Aug 22, 2006 01:09
Last week my friend (and I say that lightly, since in all reality I barely know him) had a going away party. We both started work together at the same time this summer and now it was time for him to go back to school out of state. We really hit it off, he was really funny and made work a fun place to be. It seems like the people I can actually connect with always seem to be short term, and always end up leaving. I was really sad that he was leaving and so I agreed to go to this "party" which more or less turned out to be a get together of all his friends that I have never met before. This would be ok for a normal person, but for someone like me, that has trouble socializing, it was a nervous nightmare. As I sat there silently on his sofa I realized three things. One, I did not belong here and should of stayed at home, two, how much we truly did not know each other outside of work (we must have been kidding ourselves) and three how unable I really am. I wondered, how is it that a person can acquire so many friends? And why does everyone I meet have better furniture than us?

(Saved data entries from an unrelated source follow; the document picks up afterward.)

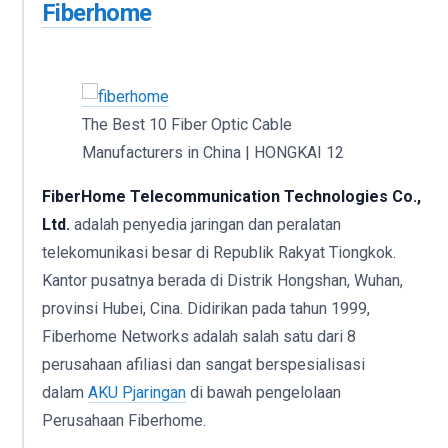
Fiberhome
The Best 10 Fiber Optic Cable
Manufacturers in China | HONGKAI 12
FiberHome Telecommunication Technologies Co.,
Ltd.
adalah penyedia jaringan dan peralatan
telekomunikasi besar di Republik Rakyat Tiongkok.
Kantor pusatnya berada di Distrik Hongshan, Wuhan,
provinsi Hubei, Cina. Didirikan pada tahun 1999,
Fiberhome Networks adalah salah satu dari 8
perusahaan afiliasi dan sangat berspesialisasi
dalam
AKU P
jaringan
di bawah pengelolaan
Perusahaan Fiberhome.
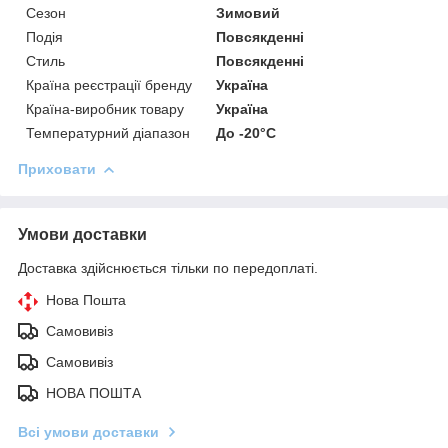
Сезон
Зимовий
Подія
Повсякденні
Стиль
Повсякденні
Країна реєстрації бренду
Україна
Країна-виробник товару
Україна
Температурний діапазон
До -20°C
Приховати
Умови доставки
Доставка здійснюється тільки по передоплаті.
Нова Пошта
Самовивіз
Самовивіз
НОВА ПОШТА
Всі умови доставки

Anyways, this summer I can say that I did meet a personal goal that I really thought was unreachable - I lost 50 pounds. I hope I continue to loose. I want so much to be able to look in a mirror or take a picture and at least see something looking back at me that I can be approving of. This week at work I am being trained in projection. I think I really will like it. I also started taking a herbal supplement called st. johns wort, I was told that it is supposed to help with anxiety and depression. I hope this will take the edge off somethings at work and at school. Training has been sort of nerve racking - I am not good at one on one interaction, especially with cute strangers. I find myself always searching for something to say, trying to prevent that ackward silence....and then when I have something to say im constantly telling myself how stupid I would sound if I said it. If there was such thing as a happy pill that could completely change my personality I would take it.